The Brain-Computer Interface (BCI) technology is a computer-based system that acquires brain signals, analyzes them, and translates them into commands that are relayed to an output device to carry out the desired action. Does that mean we can have telepathic powers like Professor X? Not really, since a BCI most certainly does not read minds, or extract information from unwilling users. Instead, the user, often after a period of training, generates brain signals encoding the intention which the BCI can decode and translate into commands to an output device that can accomplish the user’s intention. It usually requires different components capable of signal acquisition, feature extraction, feature translation, and finally a device output.

Any type of brain signal could be used to control a BCI system. The most commonly studied signals are the electrical signals produced mainly by neuronal postsynaptic membrane polarity changes that occur because of the activation of voltage-gated or ion-gated channels.

In simpler words, neurons which are the basic working units of the brain, have three parts- a dendrite which receives the signal, a cell body which computes the signal and an axon which sends the signal out. Neurons are connected to each other through junctions called synapses. To begin communication between neurons, an electrical signal known as an action potential is generated which causes synapses to release neurotransmitters. These small molecules bind to receptors on dendrites which opens channels that causes current to flow across the neuron’s membrane. When a neuron receives the correct combination of synaptic input, it further initiates an action potential, thus the signal transmission continues. These electrical signals can be recorded in the brain.

Measuring these signals can be done in invasive or non-invasive ways. The non-invasive method includes EEG (electroencephalography) which records the signals from the scalp. It is safe, easy and inexpensive. But a major disadvantage is the loss of important information as the signals are significantly attenuated in the process of passing through the dura, skull and scalp. Thus, the need for invasive intracranial recordings arises. ECOG (electrocorticography) is a method where an electrode plate is kept in direct contact with the brain’s surface to measure the activity of the cerebral cortex. To achieve this a surgeon must open a part of the skull to expose the brain surface. These can record signals from larger areas of the brain as compared to intracortical microarrays which are also embedded in the cortex but are smaller and also require a craniotomy.

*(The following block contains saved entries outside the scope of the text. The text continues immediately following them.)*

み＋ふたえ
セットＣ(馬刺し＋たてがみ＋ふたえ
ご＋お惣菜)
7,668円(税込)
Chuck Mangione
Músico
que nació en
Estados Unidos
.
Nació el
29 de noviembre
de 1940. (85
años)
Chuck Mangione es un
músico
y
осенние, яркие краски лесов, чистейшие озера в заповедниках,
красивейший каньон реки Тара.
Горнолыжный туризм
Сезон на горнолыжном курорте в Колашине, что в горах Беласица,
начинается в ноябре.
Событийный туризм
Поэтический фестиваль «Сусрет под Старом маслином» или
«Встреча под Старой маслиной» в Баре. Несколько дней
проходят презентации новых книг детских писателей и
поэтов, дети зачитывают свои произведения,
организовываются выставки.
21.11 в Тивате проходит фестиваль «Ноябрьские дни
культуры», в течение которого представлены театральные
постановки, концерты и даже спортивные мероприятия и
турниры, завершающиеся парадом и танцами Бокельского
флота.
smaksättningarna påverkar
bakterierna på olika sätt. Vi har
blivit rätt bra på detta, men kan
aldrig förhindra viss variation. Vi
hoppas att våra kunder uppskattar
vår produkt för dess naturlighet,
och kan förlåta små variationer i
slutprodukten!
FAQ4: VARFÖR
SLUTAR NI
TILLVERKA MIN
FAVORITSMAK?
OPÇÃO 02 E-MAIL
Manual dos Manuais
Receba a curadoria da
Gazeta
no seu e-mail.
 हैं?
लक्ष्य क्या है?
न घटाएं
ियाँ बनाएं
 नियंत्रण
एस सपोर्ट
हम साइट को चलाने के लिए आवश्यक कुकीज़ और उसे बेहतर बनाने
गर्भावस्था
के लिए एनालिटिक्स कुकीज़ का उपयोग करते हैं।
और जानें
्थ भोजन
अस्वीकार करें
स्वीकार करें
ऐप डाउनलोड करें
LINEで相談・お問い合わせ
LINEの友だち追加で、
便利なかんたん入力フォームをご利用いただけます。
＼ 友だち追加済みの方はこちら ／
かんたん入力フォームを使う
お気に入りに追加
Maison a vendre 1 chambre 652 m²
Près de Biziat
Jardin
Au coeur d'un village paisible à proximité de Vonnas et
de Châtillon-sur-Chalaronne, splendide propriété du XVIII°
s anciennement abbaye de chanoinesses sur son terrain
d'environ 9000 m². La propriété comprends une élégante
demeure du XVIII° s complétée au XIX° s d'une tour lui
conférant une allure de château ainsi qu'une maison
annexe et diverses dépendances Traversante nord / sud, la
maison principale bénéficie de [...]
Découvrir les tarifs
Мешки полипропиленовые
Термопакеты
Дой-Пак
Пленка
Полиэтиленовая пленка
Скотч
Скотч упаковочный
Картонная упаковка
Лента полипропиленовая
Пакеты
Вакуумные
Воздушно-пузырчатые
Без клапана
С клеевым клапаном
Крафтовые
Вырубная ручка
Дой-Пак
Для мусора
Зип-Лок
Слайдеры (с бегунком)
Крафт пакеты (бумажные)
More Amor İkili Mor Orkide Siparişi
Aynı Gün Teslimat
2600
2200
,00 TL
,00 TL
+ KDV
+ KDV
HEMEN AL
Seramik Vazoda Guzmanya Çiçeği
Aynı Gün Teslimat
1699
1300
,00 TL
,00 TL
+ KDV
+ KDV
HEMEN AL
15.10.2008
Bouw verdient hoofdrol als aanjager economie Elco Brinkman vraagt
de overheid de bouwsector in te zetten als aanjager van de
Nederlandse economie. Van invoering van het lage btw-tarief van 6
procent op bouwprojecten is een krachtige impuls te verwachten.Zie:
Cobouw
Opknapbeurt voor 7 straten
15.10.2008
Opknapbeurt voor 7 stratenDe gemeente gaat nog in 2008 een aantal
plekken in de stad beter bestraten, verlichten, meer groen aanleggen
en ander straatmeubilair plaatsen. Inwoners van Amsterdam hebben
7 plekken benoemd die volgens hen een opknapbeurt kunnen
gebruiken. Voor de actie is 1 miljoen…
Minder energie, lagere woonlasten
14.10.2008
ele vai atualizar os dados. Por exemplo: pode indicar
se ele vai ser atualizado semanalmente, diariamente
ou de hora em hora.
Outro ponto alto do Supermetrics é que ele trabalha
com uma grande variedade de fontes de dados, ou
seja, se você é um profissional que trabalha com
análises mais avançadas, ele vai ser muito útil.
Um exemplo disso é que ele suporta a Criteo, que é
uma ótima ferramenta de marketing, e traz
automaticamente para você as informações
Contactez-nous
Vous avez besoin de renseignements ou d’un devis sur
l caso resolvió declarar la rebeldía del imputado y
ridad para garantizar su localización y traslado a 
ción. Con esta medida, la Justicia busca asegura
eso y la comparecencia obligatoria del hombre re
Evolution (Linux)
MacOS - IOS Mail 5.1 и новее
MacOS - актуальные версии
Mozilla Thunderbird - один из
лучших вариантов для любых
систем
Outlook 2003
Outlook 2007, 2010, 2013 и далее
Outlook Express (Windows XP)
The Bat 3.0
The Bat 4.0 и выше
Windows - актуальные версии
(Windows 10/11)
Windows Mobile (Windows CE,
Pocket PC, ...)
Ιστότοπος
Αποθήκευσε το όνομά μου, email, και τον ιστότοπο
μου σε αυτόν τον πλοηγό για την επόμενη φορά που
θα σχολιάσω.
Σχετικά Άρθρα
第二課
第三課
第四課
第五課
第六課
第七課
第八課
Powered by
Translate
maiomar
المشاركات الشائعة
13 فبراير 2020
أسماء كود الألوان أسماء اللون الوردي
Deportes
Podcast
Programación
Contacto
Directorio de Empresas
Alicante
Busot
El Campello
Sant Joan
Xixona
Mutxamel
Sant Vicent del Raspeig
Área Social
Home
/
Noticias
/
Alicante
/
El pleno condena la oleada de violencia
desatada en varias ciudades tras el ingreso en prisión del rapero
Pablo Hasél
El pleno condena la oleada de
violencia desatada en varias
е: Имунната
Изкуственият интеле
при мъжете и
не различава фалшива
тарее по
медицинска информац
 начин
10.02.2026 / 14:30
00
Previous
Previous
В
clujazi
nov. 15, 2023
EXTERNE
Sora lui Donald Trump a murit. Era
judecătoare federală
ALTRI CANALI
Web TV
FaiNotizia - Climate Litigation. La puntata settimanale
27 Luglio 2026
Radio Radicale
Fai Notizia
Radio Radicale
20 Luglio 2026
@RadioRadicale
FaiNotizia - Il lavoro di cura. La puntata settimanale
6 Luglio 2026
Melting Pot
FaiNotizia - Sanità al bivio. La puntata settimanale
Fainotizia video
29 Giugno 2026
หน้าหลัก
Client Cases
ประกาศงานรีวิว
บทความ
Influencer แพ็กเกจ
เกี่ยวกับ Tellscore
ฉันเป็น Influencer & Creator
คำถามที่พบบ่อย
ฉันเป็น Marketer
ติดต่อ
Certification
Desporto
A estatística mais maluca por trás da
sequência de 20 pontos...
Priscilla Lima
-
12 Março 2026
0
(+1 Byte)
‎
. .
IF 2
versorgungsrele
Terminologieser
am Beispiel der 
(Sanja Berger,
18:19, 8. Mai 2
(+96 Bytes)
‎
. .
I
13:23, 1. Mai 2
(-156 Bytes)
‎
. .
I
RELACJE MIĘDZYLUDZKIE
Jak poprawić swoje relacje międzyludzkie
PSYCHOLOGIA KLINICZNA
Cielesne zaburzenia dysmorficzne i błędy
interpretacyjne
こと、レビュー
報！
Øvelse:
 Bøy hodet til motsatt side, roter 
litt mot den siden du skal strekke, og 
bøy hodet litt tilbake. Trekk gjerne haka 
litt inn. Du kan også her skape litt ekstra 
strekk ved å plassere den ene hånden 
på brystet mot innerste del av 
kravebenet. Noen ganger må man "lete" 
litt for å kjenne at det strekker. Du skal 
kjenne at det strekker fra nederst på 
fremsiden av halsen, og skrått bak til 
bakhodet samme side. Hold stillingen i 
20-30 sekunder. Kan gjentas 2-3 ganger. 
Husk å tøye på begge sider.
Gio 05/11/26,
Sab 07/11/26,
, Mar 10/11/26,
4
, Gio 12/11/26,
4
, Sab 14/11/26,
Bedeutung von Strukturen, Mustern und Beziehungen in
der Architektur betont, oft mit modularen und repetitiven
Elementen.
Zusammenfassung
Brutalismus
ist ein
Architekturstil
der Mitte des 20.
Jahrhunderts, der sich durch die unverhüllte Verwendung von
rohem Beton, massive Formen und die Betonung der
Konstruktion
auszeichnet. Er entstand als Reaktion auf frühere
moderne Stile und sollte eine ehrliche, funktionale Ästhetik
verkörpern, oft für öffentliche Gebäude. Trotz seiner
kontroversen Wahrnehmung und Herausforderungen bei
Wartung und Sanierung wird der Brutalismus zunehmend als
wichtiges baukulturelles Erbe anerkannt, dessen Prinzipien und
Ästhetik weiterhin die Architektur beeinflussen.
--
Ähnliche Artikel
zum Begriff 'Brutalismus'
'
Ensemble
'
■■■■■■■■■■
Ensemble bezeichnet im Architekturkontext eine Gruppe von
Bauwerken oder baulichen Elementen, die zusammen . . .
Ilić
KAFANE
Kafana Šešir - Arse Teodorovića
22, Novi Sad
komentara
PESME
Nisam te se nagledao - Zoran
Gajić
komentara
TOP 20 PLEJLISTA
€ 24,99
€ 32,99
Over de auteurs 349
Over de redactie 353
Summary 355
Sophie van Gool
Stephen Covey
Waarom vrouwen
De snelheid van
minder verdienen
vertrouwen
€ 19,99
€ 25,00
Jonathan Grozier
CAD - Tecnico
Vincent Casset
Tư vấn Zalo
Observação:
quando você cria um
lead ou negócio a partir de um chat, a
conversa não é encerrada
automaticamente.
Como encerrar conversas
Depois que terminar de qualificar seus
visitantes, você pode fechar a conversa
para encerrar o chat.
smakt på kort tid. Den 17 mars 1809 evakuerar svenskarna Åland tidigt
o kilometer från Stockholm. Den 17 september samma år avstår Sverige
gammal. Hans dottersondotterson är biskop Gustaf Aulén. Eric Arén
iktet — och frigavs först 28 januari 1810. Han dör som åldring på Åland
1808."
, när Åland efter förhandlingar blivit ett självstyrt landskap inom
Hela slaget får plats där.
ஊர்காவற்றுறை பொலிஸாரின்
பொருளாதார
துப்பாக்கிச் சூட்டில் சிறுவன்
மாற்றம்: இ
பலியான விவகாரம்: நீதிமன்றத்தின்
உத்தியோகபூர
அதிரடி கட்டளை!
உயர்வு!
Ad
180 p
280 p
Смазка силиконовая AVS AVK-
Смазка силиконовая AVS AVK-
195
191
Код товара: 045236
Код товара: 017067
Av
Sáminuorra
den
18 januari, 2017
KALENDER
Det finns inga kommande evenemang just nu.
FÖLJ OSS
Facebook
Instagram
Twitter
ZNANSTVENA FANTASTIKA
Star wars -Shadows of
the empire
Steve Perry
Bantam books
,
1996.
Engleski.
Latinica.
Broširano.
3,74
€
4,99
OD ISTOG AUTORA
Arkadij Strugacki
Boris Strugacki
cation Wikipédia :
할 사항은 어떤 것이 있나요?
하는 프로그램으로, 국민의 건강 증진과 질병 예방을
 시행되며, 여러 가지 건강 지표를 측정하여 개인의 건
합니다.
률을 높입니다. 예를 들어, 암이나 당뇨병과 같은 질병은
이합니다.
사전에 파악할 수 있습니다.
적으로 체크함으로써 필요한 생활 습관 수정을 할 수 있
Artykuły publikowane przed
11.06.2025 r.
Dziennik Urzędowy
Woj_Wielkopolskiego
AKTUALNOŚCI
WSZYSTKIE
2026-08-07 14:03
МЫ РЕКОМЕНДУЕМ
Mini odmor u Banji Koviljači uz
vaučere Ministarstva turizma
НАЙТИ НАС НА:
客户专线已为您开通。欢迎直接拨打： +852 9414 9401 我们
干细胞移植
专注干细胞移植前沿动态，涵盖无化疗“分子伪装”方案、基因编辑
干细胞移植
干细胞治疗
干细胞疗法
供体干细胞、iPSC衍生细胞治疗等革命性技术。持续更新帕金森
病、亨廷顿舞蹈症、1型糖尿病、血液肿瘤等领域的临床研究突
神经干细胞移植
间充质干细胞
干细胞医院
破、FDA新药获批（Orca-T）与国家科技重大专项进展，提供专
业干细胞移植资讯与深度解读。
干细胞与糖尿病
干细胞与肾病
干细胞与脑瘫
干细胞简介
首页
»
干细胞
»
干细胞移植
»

The idea of a BCI surfaced in the 1960s when an experiment with monkeys showed that signals from single cortical neurons can be used to control a meter needle. In 1973, Vidal’s Brain-Computer Interface Project attempted to evaluate the feasibility of using neuronal signals in a person-computer dialogue that enabled computers to be a prosthetic extension of the brain. Subsequently, after reaching several milestones over the years, in 2006 a BCI system enabled a patient to open simulated emails, operate a television, open and close a prosthetic hand, and perform rudimentary actions with a robotic arm. There have been many organizations working on BCIs like the startup called NextMind which lets you input commands into your computers with your visual attention. Another startup called BrainCo developed headbands that can track users level of focus and engagement. The most recent project in talks is Elon Musk’s Neuralink which claims to be an implantable device that lets you control a computer or a mobile device for starters but could further be implemented to control a prosthetic limb and help other medical conditions like memory loss, depression, seizures, and brain damage.

So, the future may not allow you to mentally command JARVIS to deploy your iron man suit, but you might be able to ask Alexa to play Iron man on the Tv with your thoughts.